View Full Version : Probability question

05-31-2010, 09:32 PM
I read this as a solution to a problem, but I'm not sure how to get it:

Say we have k balls, of which 1 is red and k-1 are black, and k is odd. If we split them into two "half" piles of m and n balls, with m = n + 1, then the probability that pile "m" will have the red ball is m / (m+n).

I understand the other part, when k is even, then probability is 0.5, because it's equally likely to end up in either pile. And I understand, in the odd case, that the probability will be greater for the bigger "m" pile. But why will it be exactly the ratio given above?

Any insight much appreciated.
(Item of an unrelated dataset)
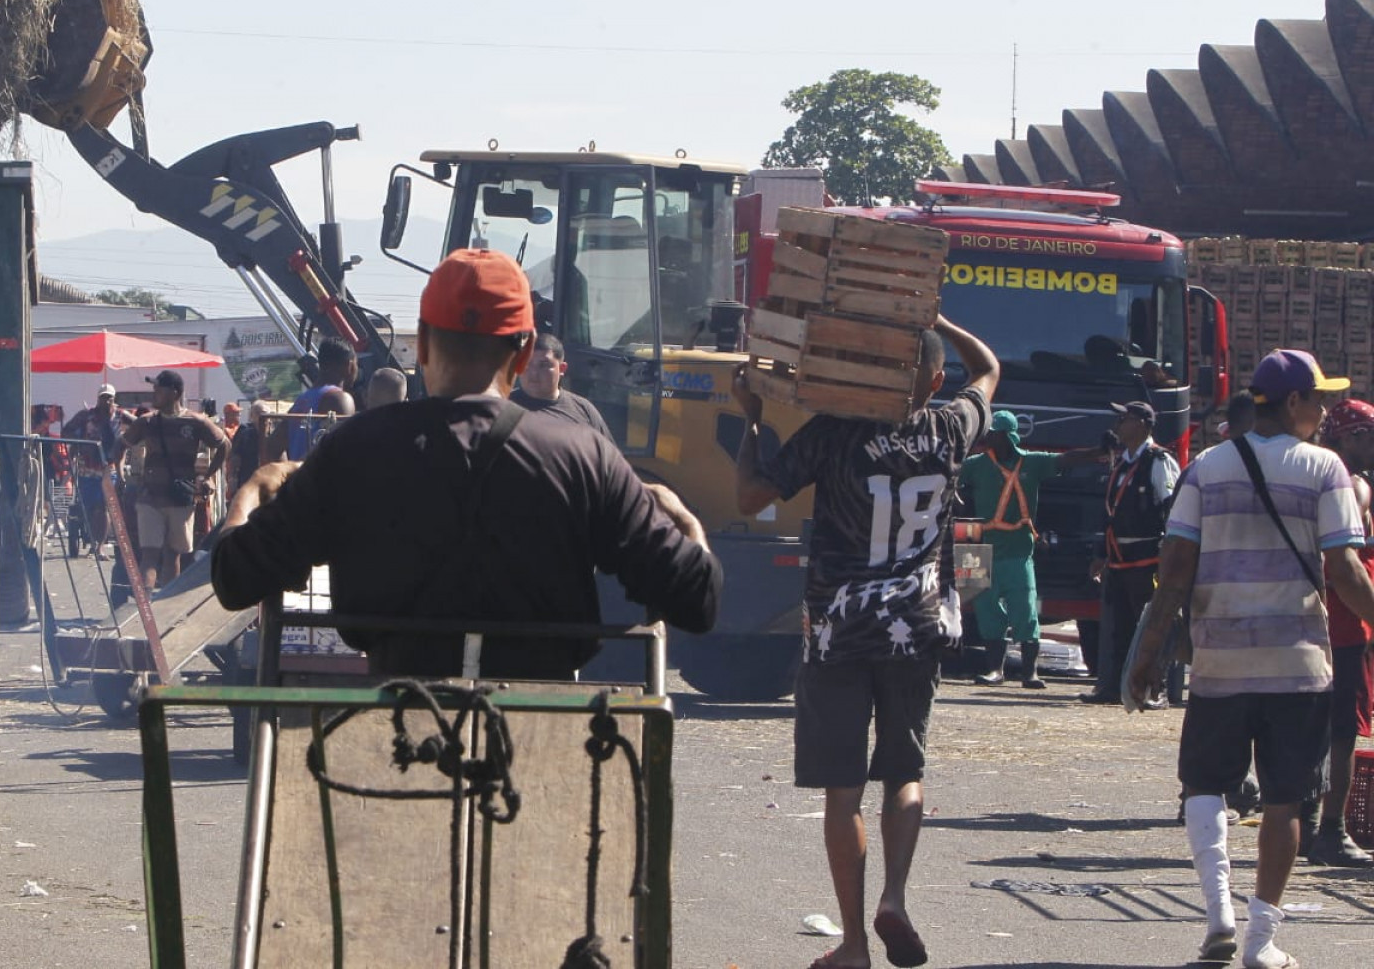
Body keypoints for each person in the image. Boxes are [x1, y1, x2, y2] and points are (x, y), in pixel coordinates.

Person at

Thanks.

06-01-2010, 02:23 AM
You have a total of m + n balls
You split them into two piles, one pile with m balls
and another pile with n balls
So I think the answer \frac {m} {m+n} is quite intuitive.
The probability is proportional to the number of balls in the pile

To generalize this idea, you can read about the hypergeometric distribution
\frac {{m \choose 1} {n \choose 0}} {{m+n \choose 1}}
= \frac {(m)(1)} {m+n} = \frac {m} {m+n}

06-01-2010, 05:56 PM
It seemed intuitive, but I wasn't sure how to derive it. Reading up on the hypergeometric distribution helped me work it out. Thanks very much for the pointer!